Benefits of TDD include:

• Code Coverage: Every piece of code has at least one test.

• Regression Testing: Regression test suites are gradually built up.

• Simplified Debugging: When a test fails, the source of the issue is clear.

• System Documentation: The tests themselves document what the code is supposed to do.

"Regression testing is testing the system to ensure changes haven’t 'broken' previously working code."

Sources indicate that "interaction with the real user environment has a significant impact on the system's reliability, performance, usability, and robustness."

4. Software Evolution (Chapter 9):

"Software change is inevitable" due to factors like new requirements, changing work environments, fixing bugs, adding new hardware, improving performance and reliability. "A major issue for all organizations is implementing and managing change in existing software systems."

"System requirements are likely to change during development because the environment changes. Thus, the delivered system will not meet its requirements!" Systems are "tightly bound to their environment." "Systems must change to remain useful."

Types of Maintenance:

• Fault Repair Maintenance: "Changing the system to fix errors in specification, design, or implementation."

• Adaptive Maintenance: "Changing a system to adapt to a different operating environment" than the one it was originally deployed in.

• Functional Maintenance: "Modifying the system to meet new requirements."

"Software maintenance costs usually exceed development costs" and are influenced by both technical and non-technical factors. "Maintenance costs increase with software aging."

"Predictions of change numbers require understanding the system-environment relationships." Tightly coupled systems need changes when the environment changes. Factors such as the number and complexity of system interfaces, the volatility of requirements, and the business processes using the system affect this relationship.

"Maintainability predictions can be made by assessing the system’s complexity."

Sources discuss strategies for dealing with legacy systems:

• Keep the System As-Is: "Continue maintaining it normally."

• System Refactoring: "Re-engineer the system to improve maintainability."

• System Replacement: "Replace the system with a new one."

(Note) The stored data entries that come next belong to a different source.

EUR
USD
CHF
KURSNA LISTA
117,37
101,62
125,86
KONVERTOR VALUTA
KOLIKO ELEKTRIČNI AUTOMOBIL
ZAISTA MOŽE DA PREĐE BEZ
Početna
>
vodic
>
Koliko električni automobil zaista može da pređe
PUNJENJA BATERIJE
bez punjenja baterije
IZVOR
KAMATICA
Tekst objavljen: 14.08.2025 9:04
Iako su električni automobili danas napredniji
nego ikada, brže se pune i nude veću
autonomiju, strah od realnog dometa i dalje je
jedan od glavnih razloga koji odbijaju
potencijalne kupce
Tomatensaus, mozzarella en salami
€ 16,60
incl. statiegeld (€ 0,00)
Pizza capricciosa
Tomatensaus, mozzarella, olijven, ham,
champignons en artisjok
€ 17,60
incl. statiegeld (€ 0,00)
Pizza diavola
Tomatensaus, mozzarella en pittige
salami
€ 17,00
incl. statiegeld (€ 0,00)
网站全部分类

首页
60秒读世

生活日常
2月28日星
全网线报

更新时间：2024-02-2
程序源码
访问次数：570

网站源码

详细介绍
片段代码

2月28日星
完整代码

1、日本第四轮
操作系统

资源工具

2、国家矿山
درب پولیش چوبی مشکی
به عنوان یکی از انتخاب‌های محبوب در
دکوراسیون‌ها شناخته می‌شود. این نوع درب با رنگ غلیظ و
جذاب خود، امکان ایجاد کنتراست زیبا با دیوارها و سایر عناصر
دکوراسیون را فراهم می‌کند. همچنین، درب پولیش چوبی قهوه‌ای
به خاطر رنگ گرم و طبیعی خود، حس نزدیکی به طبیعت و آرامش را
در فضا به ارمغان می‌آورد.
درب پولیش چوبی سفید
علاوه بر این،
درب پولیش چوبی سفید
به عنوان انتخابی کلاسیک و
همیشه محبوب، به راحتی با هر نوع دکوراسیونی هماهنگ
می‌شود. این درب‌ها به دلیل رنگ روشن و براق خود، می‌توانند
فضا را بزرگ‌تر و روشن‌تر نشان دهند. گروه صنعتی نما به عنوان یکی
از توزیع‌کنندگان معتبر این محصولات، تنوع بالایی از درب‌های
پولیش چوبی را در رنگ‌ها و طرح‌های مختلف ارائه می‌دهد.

Strategy selection should be based on "system quality and business value." The sources provide categories of legacy systems based on quality and business value and suggest suitable strategies for each.

5. Project Management:

Software project management involves planning, risk identification, and overseeing development. "Project managers must create project plans, identify resources, and assign tasks to team members."

"Project management activities include creating a project plan, estimating costs and resources, scheduling, identifying and managing project risks, assigning personnel, and reporting."

"Risk management is a process relevant to project managers." "Project managers assess risks that may affect the project, monitor them, and take action when issues arise."

Risk Management Process:

• Risk Identification: "Identify project, product, and business risks." May be done individually or collectively; common risk checklists may be used.

• Risk Analysis: "Evaluate the probability and severity of each risk." Probability and consequences are classified.

• Risk Planning: "Develop plans to avoid or reduce the risk impact." Includes avoidance, mitigation strategies, and contingency plans.

• Risk Monitoring: "Track risks throughout the project."

Sources provide examples of various risk types (technical, human, organizational, requirements, estimation) and their possible impacts. They also offer examples of strategies for handling specific risks.

6. Cost Estimation:

"Algorithmic cost models" are used to estimate cost as a mathematical function of product, project, and process attributes. "Effort = A × Size^B × M." Size of the developed code is the most common cost estimation metric.

"The software system size cannot be precisely known until completion." Multiple factors affect final size, such as COTS usage, programming language, and system distribution. "The further development progresses, the more accurate size estimates become."

The COCOMO 2 model is mentioned as an "empirical model based on project experience."